Reporter Lorey Schultz tried to get Reeves to talk to her. After some delay, she was able to get close to him and ask her question. And that question was, “Keanu! Keanu! What impresses you most about Western New York?” Seriously. While it may sound like a legitimate question, there in the recesses of my mind was this feeling of a pathetic, simpering attempt at stroking the egos of the people watching the report. It is the unending quest to find the legitimacy of our existence, and have that stamped with approval by a big Hollywood movie star.
Reeves’ reply to the question was clichéd. He stated he was “having a good time” and “people have been nice.” Whew! Good thing, too. What would he have said had our citizens been rude to him? The segment also stated he was apparently “extremely grateful” to every one of us, but that part of the interview wasn’t shown. Perhaps he was only as grateful as he is in any other city where he comes into contact with strangers. In actuality, I was hoping Reeves would have given an honest answer, something to the effect of “Lady, do you have any idea how much of this planet I’ve seen already? Why would this place impress me?” (I was also hoping he’d ask Schultz why it was such a piece of cake to empty out Main Street for the shoot.) If he really felt that way, I’m certain he wouldn’t risk the reaction of some very angry citizens. People around here do not like folks from the outside criticizing Buffalo!

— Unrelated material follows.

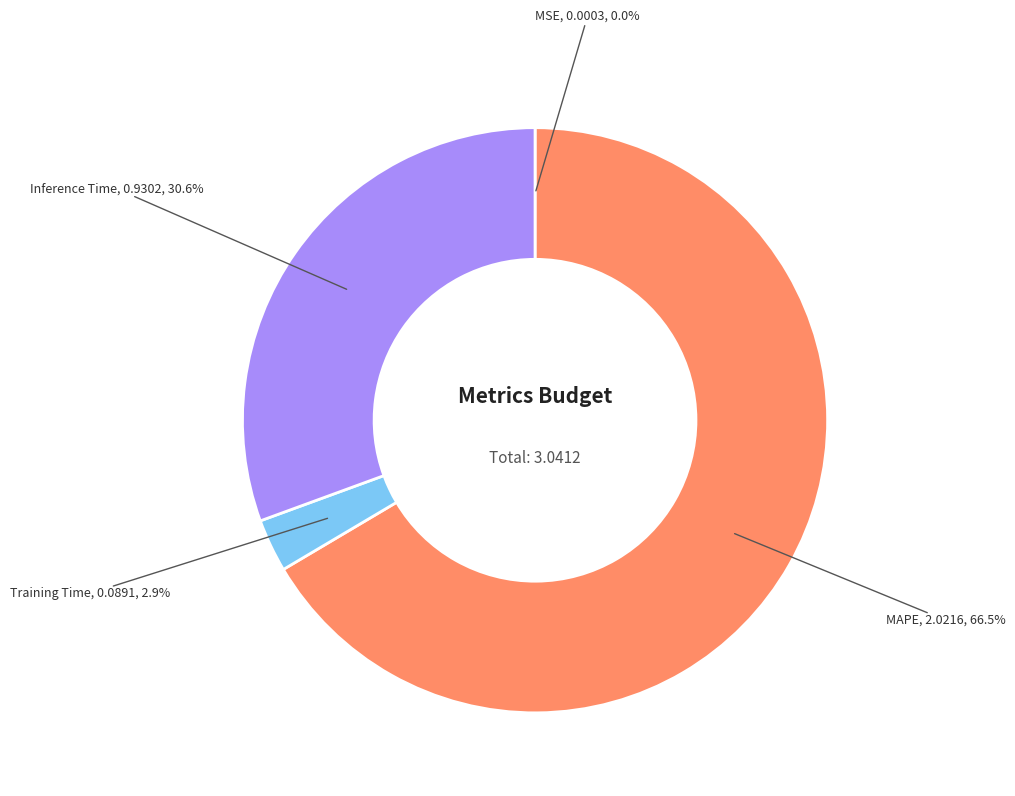

Is there a majority slice in this chart?

Yes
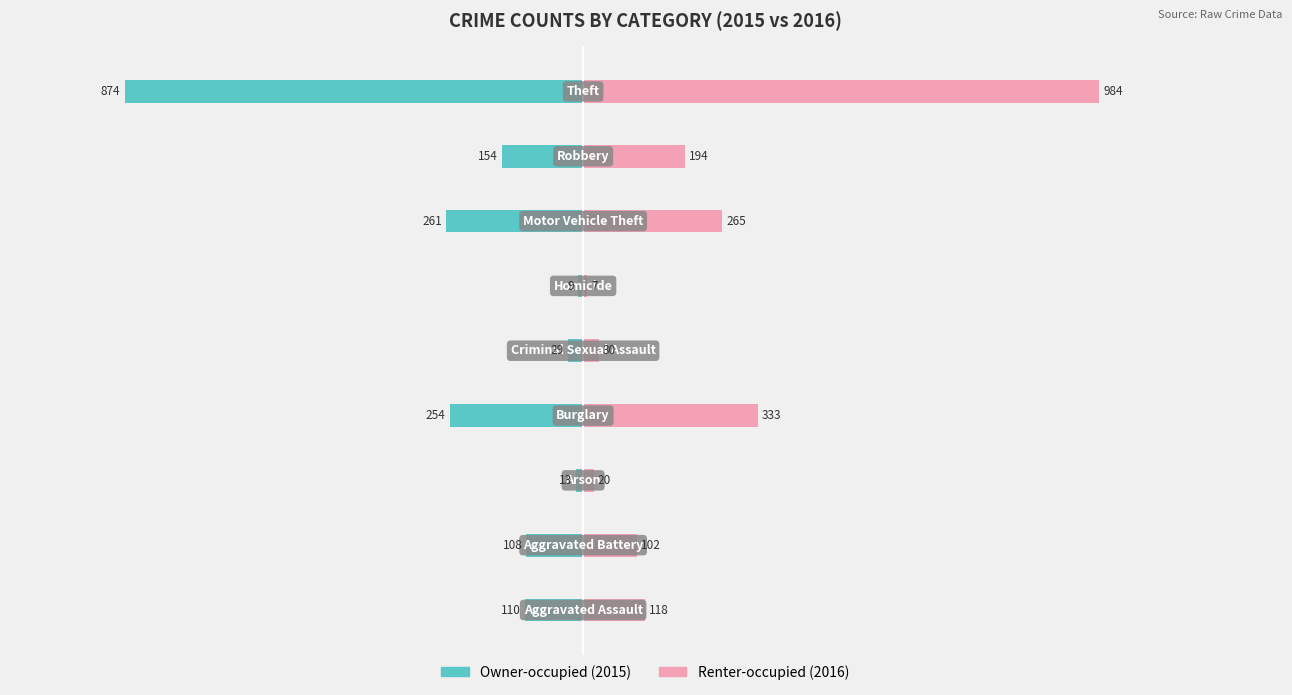

Between 3 and 1, which is larger?

1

Which brings me back to Schultz’s question. It reminded me of a little girl who goes up to her father and says, “Tell me I’m good.” It is what I can only describe as an inferiority complex that seems to afflict many around here. I’m not certain what causes it—the snow, the lack of jobs, the exodus of so many residents, the four straight Super Bowl losses, the fact that most people don’t make Buffalo a vacation destination—but it’s palpable. We need to be routinely boosted by being told we don’t completely suck and that there are many things in Buffalo and Western New York about which we can gloat. Despite the problems that this region may have, there are many, many places far worse for wear. Everyone can take solace that the utter inefficiency of our local officials has not yet resulted in Western New York exploding and sinking to the bottom of the lake.
If we take a realistic approach to things, I’m sure we won’t need this constant validation of our region. That being said, I’m not interested in the “cheerleader” method either; you know, the ones who prop up the area to the point of fictionalizing Buffalo. We may not be like Detroit, but neither are we the Garden of Eden.